(Brief 1):
Could you edit the stretch of the NFL roundup from "FAT GUY TD!!!" through "his rookie season." so that "Raiders" is replaced by "Oakland Raiders"?
(Brief 2):
Do these statements agree with the NFL roundup? Answer yes or no for each, and quote the deciding words from the roundup: (a) The Jets beat the Raiders 19-14. (b) Geno Smith had no turnovers in the game. (c) Dez Bryant caught the ball.
(Brief 3):
Could you continue the NFL roundup from where it stops?
====== Excerpt provided ======
We praise thee, football gods.
FAT GUY TD!!! https://t.co/oeHiAmkhxO
— Will Brinson (@WillBrinson) September 7, 2014
Rex Ryan isn’t happy until rats die
The Jets won yesterday, beating the Raiders 19-14 during Derek Carr’s first road start, and his first start ever. It was a sloppy game with a strong stench to it, and although Geno Smith showed improvement at times, he still had two turnovers after coughing up 24 in his rookie season.
Rex Ryan was displeased, saying that a game against a rookie quarterback should have looked like a tiny rodent was being viciously murdered.
Ryan: "Our fans were better than our team was." Upset with 11 penalties. "This game should've been a rat kill." #nyj
— Rich Cimini (@RichCimini) September 7, 2014
Wait, is San Francisco close to Dallas?
I’m not much of a geography guy, but I’m pretty sure it isn’t. Those Niners fans sure do travel well.
Let’s pause for a second to note that this exists
It still amazes me that people like this get up on a Sunday morning, get ready to go out in public (yes, a football game is still “public”, though barely sometimes), and are able to look in the mirror before leaving the house and say “YUP, PERFECT!”
It's going to be a long season pic.twitter.com/IfmbdmuOaM
— Eric Kay (@ekaycbs) September 7, 2014
The Redskins are all about fundamentals
Really fine form here.
Form tackle pic.twitter.com/zRYkiRp7EB
— Dan Steinberg (@dcsportsbog) September 7, 2014
Breaking: being a wide receiver in the NFL can often be a horrible experience
Dez Bryant didn’t catch a ball for his troubles, and he wasn’t close. Oh, AND it was also intercepted. Football is fun.
These guys make a lot of money. And earn it. Dez Bryant today. http://t.co/COKgXGpq7T
— Joe Bryant (@Football_Guys) September 7, 2014
“I’ll take the wide receiving condom”
I’m not sure that’s a good idea.
====== Data to examine ======
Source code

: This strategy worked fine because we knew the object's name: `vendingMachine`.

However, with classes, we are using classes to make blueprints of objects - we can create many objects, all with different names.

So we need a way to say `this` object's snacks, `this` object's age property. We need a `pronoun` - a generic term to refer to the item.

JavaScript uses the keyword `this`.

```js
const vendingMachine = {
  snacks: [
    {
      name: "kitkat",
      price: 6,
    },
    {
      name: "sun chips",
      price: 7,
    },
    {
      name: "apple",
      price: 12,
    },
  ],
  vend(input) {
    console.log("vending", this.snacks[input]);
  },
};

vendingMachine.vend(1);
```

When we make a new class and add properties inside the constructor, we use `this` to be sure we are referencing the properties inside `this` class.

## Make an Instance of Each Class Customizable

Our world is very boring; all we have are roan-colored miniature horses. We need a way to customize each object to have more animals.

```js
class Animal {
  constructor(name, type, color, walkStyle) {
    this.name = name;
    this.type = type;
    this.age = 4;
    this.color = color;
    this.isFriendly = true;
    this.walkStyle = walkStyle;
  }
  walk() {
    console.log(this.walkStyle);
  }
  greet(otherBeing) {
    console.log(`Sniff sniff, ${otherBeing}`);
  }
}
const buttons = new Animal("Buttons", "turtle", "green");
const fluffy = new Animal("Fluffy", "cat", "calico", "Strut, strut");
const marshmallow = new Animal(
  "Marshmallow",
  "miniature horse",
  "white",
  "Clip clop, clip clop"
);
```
======
(Answer space 1):
FAT GUY TD!!! https://t.co/oeHiAmkhxO
— Will Brinson (@WillBrinson) September 7, 2014
Rex Ryan isn’t happy until rats die
The Jets won yesterday, beating the Oakland Raiders 19-14 during Derek Carr’s first road start, and his first start ever. It was a sloppy game with a strong stench to it, and although Geno Smith showed improvement at times, he still had two turnovers after coughing up 24 in his rookie season.

(Answer space 2):
(a) Yes: "beating the Raiders 19-14"
(b) No: "he still had two turnovers"
(c) No: "Dez Bryant didn’t catch a ball for his troubles"

(Answer space 3):
Graham Gano needs to hone his craft, dammit
And he doesn’t care who or what is in the way, including trombone players.
Awesome scene at half. Band on field late, Gano tries to kick in middle of band during number ... pic.twitter.com/syUYcrfQYg
— Greg Auman (@gregauman) September 7, 2014
This guy knows how to attend a football game
If you bring a box of Frosted Flakes to a football game, you’re doing life right.
It was not a pleasant day in Kansas City
When your team loses 26-10 at home to an opponent that calls Jake Locker its quarterback, this is quite understandably how the day ends. Just hang out there for a little bit, man. Everything will be alright.
How every Chiefs fan is feeling right now #JustLeaveMe #TailgateKC #WheresMyTableClothHat pic.twitter.com/LcO4K7RjBD
— Jennifer Moran (@JennMoRN) September 7, 2014
A glorious cloud Bronco
Personally, I think seeing Jebediah Springfield with his head cut off would have been much better, but this was still pretty cool. I wonder if anyone in Denver is capable of cloud telekinesis?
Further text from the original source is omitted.